DOCUMENT TEXT —
Editing Your Book

Once you’ve done the hard part and actually written your book, now you get to move on to the harder part: editing. There are a variety of types of editing, including self-editing or hiring a professional freelance editor.

This post is going to go through the different types of edits, and then how to begin self-editing, and where to find professional editors. It's a long one, but an important one. Take this one slowly, and go at your own pace!

Unless you're some genius prodigy writer that can write a perfect first draft and immediately publish it with NO changes, you're going to have to go through some form of editing. There's nothing that reviewers will target more than a poorly written book. It's HARSH. You've got to edit your book, multiple times. Please.

If you have the money, hire someone.

There are three types of editing to consider, even if you're not planning to hire someone later on. Before we get into the self-editing process, let's talk about the three types of editing.

Typically you do complete them in the order listed. Meaning, you’ll do developmental edits first, then a round of line and/or copy, and then your final proofreading. But what do these even mean… Let’s go through them.

Developmental Editing

Developmental edits, also called content editing, are an in-depth review of your entire manuscript and is designed to focus on the big picture elements of your story, like plot line, pacing, character development, world building, and structure.

These types of edits are going to result in the biggest changes to your manuscript. Often, developmental edits tell you where you need to focus more on (expanding scenes) and where you’re focusing too much on (cutting scenes). For this reason, development editing should always be done first.

As part of developmental edits, you’re going to get a lot of feedback, especially if you’re a newer author. That’s okay! This step is vital, and if you can only afford one type of editing, I do recommend splurging on this one. It will ensure that you have a solid story.

We’ll have another blog post coming soon about how to accept and use feedback, but for this post, I’m just going to say: taking feedback is hard, take off your protective writer hat and put on your open-minded editing hat.

ACTIONS TO TAKE —
1. In the text on editing your book, what is another name for developmental edits?
2. In the text on editing your book, list the big picture elements that developmental editing focuses on.
3. Update the text on editing your book, beginning at the sentence that has "Editing Your Book" and stopping after "your own pace!". Put "self-revision" wherever "self-editing" appears.

RECORDED INFORMATION —

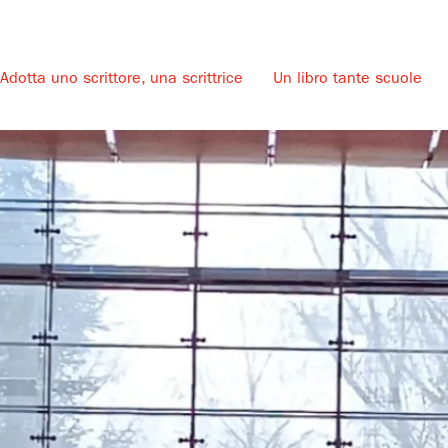
Adotta uno scrittore, una scrittrice
Un libro tante scuole
u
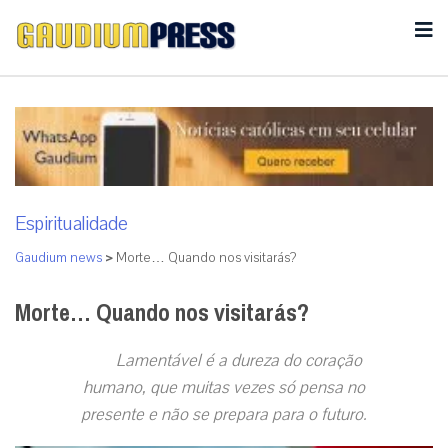
Espiritualidade
Gaudium news
>
Morte… Quando nos visitarás?
Morte… Quando nos visitarás?
Lamentável é a dureza do coração
humano, que muitas vezes só pensa no
presente e não se prepara para o futuro.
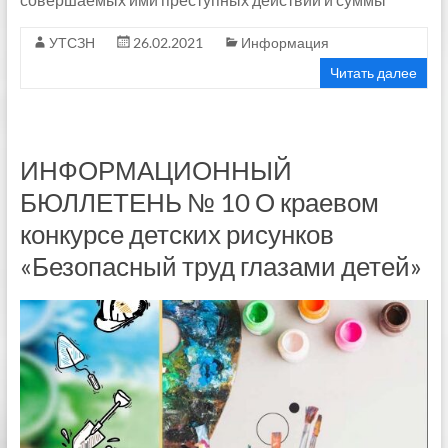
УТСЗН
26.02.2021
Информация
Читать далее
ИНФОРМАЦИОННЫЙ
БЮЛЛЕТЕНЬ № 10 О краевом
конкурсе детских рисунков
«Безопасный труд глазами детей»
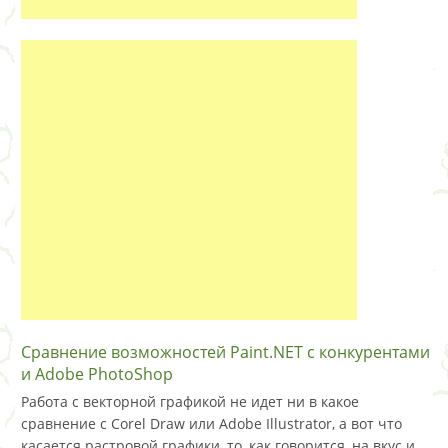
Сравнение возможностей Paint.NET с конкурентами
и Adobe PhotoShop
Работа с векторной графикой не идет ни в какое
сравнение с Corel Draw или Adobe Illustrator, а вот что
касается растровой графики, то, как говорится, на вкус и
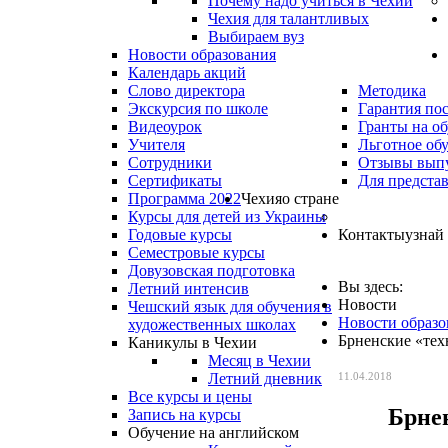
Почему надо учиться в Чехии
Чехия для талантливых
Выбираем вуз
Новости образования
Календарь акций
Слово директора
Методика
Экскурсия по школе
Гарантия по
Видеоурок
Гранты на о
Учителя
Льготное об
Сотрудники
Отзывы вып
Сертификаты
Для предста
Программа 2022
Чехия
о стране
Курсы для детей из Украины
Годовые курсы
Контакты
узнай
Семестровые курсы
Довузовская подготовка
Вы здесь:
Летний интенсив
Новости
Чешский язык для обучения в
Новости образо
художественных школах
Брненские «тех
Каникулы в Чехии
Месяц в Чехии
Летний дневник
11.04.2018
Все курсы и цены
Брне
Запись на курсы
Обучение на английском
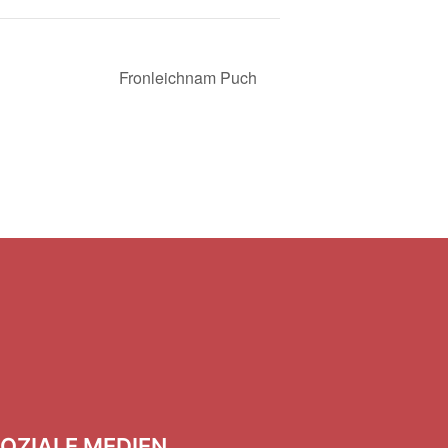
Fronleichnam Puch
OZIALE MEDIEN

TASK-BY-TASK OUTPUTS —
1. Content editing.

2. Plot line, pacing, character development, world building, and structure.

3.
Editing Your Book

Once you’ve done the hard part and actually written your book, now you get to move on to the harder part: editing. There are a variety of types of editing, including self-revision or hiring a professional freelance editor.

This post is going to go through the different types of edits, and then how to begin self-revision, and where to find professional editors. It's a long one, but an important one. Take this one slowly, and go at your own pace!